Social desirability bias
Another consequence of the public nature of social media platforms is that the content shared is open to scrutiny. This means that social media users may be inclined to say things or behave in ways that are socially acceptable and/or that protect their ego.
If research participants’ responses and behaviours are visible to each other, this visibility may give rise to group dynamic behaviours, whereby one person’s actions trigger a reaction in another person, and so on.
Moreover, the awareness of other participants’ views may prevent the critical consideration of alternative perspectives. In turn, this may lead individuals to adopt views and behaviours that are consensual and compliant with the majority.

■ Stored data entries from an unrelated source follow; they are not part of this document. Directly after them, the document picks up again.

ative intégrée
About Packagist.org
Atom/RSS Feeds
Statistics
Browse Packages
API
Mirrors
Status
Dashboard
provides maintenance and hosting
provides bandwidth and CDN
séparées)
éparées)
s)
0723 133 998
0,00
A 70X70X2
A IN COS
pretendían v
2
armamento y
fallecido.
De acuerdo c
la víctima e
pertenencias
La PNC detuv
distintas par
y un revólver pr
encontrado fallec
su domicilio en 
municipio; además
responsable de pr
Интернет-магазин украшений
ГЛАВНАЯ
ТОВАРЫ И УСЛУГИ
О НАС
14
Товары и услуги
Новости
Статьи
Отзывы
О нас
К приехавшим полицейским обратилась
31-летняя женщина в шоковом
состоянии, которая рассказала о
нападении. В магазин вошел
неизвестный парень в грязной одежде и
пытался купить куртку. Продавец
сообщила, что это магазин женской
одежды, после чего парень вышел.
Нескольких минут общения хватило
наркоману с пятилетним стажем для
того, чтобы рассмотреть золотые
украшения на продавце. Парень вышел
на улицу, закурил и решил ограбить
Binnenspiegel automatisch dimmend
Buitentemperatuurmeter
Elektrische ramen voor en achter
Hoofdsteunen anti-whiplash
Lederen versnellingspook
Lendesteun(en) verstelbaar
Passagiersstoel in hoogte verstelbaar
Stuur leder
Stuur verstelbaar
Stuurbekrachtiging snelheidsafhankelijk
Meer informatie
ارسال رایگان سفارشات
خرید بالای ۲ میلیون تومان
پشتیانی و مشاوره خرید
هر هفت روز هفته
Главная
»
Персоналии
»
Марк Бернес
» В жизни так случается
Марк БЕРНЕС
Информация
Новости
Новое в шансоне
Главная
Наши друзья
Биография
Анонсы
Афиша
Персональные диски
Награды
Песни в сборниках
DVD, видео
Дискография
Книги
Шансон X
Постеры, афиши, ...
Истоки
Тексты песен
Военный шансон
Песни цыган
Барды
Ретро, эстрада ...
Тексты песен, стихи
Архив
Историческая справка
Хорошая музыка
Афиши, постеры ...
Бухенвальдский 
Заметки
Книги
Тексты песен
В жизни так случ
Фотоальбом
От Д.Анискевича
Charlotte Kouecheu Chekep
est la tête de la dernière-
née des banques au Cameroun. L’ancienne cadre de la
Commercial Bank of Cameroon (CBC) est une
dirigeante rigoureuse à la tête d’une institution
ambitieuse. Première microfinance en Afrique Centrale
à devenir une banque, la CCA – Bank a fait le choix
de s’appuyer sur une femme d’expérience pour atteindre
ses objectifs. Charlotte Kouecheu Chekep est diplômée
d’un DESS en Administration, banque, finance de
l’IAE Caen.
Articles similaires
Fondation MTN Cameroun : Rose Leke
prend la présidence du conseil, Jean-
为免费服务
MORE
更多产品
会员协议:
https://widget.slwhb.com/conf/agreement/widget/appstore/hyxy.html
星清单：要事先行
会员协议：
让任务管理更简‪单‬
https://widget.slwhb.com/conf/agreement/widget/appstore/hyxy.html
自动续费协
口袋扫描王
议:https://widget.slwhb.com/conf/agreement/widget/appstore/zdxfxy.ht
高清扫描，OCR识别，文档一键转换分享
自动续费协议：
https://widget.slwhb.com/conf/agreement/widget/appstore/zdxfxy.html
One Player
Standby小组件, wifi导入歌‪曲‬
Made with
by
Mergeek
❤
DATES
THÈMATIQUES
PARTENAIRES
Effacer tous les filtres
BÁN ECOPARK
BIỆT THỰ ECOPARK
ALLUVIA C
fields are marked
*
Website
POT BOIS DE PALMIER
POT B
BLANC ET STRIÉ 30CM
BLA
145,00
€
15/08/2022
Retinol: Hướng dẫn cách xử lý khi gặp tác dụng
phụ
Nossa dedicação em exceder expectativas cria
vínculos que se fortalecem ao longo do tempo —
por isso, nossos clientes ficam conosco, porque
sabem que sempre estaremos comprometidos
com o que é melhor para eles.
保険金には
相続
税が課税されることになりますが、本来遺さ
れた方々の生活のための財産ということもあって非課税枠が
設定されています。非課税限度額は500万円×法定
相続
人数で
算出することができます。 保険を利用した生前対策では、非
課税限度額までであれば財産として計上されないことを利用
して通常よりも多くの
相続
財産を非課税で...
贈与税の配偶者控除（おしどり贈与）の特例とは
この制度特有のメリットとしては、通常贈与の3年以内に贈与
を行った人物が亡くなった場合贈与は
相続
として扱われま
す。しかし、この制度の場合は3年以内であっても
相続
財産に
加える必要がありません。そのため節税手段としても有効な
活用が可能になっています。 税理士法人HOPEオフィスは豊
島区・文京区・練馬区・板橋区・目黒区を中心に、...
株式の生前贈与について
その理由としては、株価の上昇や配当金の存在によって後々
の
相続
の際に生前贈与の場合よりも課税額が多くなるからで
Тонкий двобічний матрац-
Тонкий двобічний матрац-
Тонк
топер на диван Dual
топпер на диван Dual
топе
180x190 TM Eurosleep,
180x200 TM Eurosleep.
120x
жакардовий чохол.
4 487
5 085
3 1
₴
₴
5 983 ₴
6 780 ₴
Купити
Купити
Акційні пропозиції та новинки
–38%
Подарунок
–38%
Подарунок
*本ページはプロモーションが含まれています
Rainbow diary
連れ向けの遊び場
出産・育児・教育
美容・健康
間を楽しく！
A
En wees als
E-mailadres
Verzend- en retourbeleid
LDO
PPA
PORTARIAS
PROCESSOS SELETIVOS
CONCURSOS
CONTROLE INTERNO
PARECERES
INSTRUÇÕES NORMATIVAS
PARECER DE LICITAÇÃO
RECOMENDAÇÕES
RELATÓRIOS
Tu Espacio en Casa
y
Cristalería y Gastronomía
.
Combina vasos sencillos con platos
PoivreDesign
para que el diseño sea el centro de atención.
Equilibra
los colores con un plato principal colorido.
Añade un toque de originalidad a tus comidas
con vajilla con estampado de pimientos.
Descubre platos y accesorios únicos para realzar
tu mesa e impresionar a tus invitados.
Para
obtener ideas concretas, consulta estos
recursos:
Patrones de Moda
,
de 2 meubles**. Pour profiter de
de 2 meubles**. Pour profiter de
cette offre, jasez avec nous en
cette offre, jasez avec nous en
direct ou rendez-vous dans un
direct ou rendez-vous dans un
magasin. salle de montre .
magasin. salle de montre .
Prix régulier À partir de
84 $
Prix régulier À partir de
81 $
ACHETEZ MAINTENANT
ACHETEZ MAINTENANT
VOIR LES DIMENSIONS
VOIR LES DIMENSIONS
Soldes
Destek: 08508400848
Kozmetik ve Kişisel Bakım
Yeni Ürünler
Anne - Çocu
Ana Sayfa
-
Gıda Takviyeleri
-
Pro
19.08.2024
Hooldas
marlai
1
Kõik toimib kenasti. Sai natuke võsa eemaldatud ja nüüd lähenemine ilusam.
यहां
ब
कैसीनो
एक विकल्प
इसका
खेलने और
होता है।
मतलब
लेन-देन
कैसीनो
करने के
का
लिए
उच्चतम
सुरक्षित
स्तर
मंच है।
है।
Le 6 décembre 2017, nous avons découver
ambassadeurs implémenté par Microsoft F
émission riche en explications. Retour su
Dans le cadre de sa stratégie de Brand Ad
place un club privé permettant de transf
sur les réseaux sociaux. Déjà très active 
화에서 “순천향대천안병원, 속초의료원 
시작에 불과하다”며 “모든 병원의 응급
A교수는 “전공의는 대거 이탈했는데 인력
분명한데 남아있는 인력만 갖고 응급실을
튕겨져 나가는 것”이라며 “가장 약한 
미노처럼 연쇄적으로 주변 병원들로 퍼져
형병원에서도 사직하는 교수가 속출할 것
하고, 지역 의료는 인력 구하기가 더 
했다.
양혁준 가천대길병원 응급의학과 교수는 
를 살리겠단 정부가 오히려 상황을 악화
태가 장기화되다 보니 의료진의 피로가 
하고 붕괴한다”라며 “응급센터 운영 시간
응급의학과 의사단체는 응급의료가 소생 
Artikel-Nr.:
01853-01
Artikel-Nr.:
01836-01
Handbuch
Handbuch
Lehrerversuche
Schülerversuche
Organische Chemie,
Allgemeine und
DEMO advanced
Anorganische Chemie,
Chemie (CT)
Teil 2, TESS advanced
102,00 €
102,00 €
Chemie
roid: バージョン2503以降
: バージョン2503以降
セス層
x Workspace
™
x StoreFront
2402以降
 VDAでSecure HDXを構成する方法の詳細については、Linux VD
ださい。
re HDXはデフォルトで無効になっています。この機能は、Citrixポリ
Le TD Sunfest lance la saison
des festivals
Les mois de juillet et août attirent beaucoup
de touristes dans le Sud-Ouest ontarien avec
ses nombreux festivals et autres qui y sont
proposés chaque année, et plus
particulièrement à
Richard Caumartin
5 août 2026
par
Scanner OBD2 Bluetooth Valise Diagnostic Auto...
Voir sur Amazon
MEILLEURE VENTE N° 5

Early evidence is that it is difficult to sustain a conversation with research participants over social media platforms. The difficulty in establishing rapport with the respondent, the lack of visual cues and, in some cases, the asynchronous nature of communication are likely to result in reduced levels of interactivity between the researcher and the participants, limiting the number of questions that respondents are likely to answer before losing interest.
Length of responses
The characteristics of the specific social media platform that you use for data collection will influence the type of data that you get. For instance, Twitter limits messages to 140 characters, meaning that you will obtain fairly short answers. However, in my own experience, participants find inventive ways of overcoming Twitter’s 140 character limit. They may use abbreviated forms of words (e.g., FB instead of “Facebook”) or expressions (e.g., QT instead of “Quality Time”). In addition:
In some instances, users linked their responses to blog posts, articles, web pages, or other online content with additional information; in other cases, users offered to continue the conversation via e-mail so they could expand on their positive experiences. (Source: Canhoto and Clark, 2013)
Collecting written posts and updates means that you can avoid the cost and time required to record and transcribe an interview or observation, as well as avoid the problems of transcription accuracy.
However, because social media users tend to display varying levels of colloquial language, tend to use abbreviations, and tend to use emoticons, it is very difficult to analyse the data with qualitative data analysis software. This difficulty is compounded by the fact that respondents are also likely to provide information in various formats, such as texts, hyperlinks, pictures, videos and audio files.
The fact that data shared on the Internet is likely to remain available and accessible for a long time means that it is extremely difficult to maintain anonymity. In an interview transcript it is usually enough to replace the name of the interviewee and the organisation with an identifier such as participant 1 or organisation A. With social media data, however, it is possible for readers to enter the segment of text that you used in your paper in a search engine, and find the identity of your respondent.
Some researchers try to disguise the source of a particular quote, for instance, by changing the wording. However, this sort of manipulation may introduce bias in the data. Moreover, it may not be suitable for studies where the focus is how people express themselves, or how vocabulary is used.
In summary, social media have great potential for social science. But just like a telescope isn’t of much use with the wrong lighting or when pointing the wrong way, so social media will not add much value to your project if used under the wrong conditions or assumptions.